**DATA LISTING:**
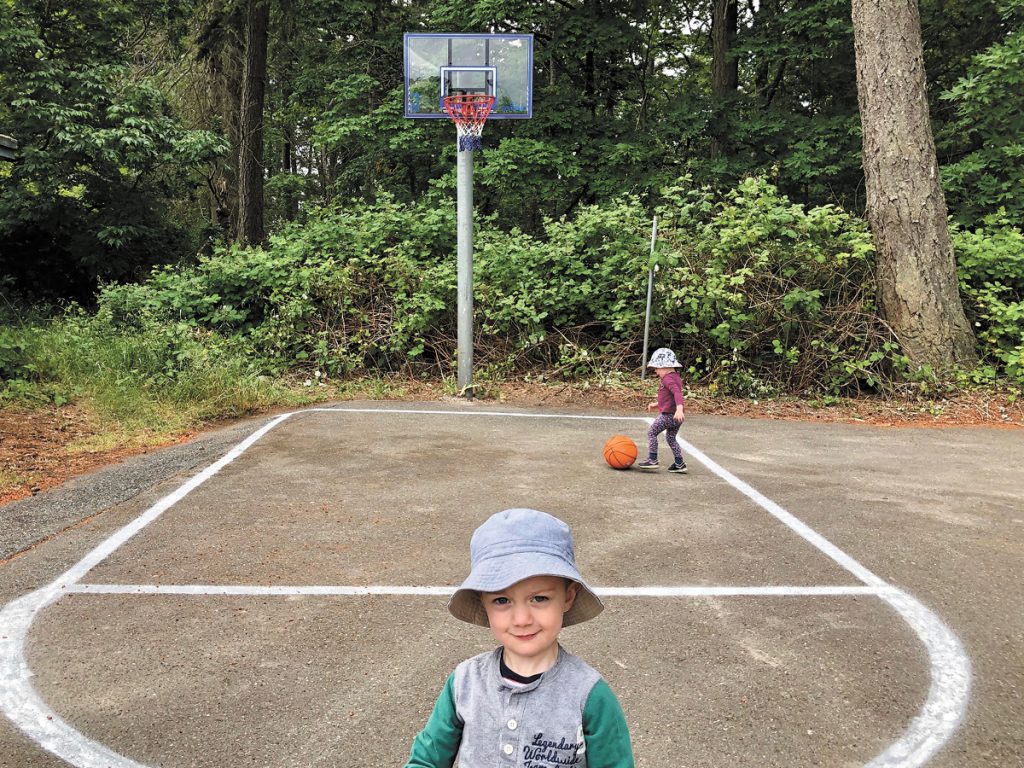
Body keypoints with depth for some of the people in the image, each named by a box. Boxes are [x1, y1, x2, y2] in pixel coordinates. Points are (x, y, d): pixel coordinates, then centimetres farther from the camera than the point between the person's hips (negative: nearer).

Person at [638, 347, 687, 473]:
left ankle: (652, 460, 2)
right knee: (671, 438, 21)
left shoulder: (668, 379, -18)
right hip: (676, 416, 10)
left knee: (651, 433, 3)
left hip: (668, 415, -10)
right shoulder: (676, 377, 14)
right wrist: (657, 404, 29)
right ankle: (679, 464, 22)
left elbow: (677, 393, -34)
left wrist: (679, 408, -46)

**REQUIREMENT:** Working from the lines above, reproduce the material exactly and exclude its pictures.

**ANSWER TO THIS PROBLEM:**
Body keypoints with depth for some of the people in the image, each named by a box. Boxes are [x1, y1, x2, y2] in pixel coordinates. Points are (x, y, d): pixel coordinates, then centimetres farther from the camera than the point between the person's hips (negative: nearer).

Person at [638, 347, 687, 473]:
left ankle: (652, 460, 2)
right knee: (671, 438, 21)
left shoulder: (668, 379, -18)
right hip: (676, 416, 10)
left knee: (651, 433, 3)
left hip: (668, 415, -10)
right shoulder: (676, 377, 14)
right wrist: (657, 404, 29)
right ankle: (679, 464, 22)
left elbow: (677, 393, -34)
left wrist: (679, 408, -46)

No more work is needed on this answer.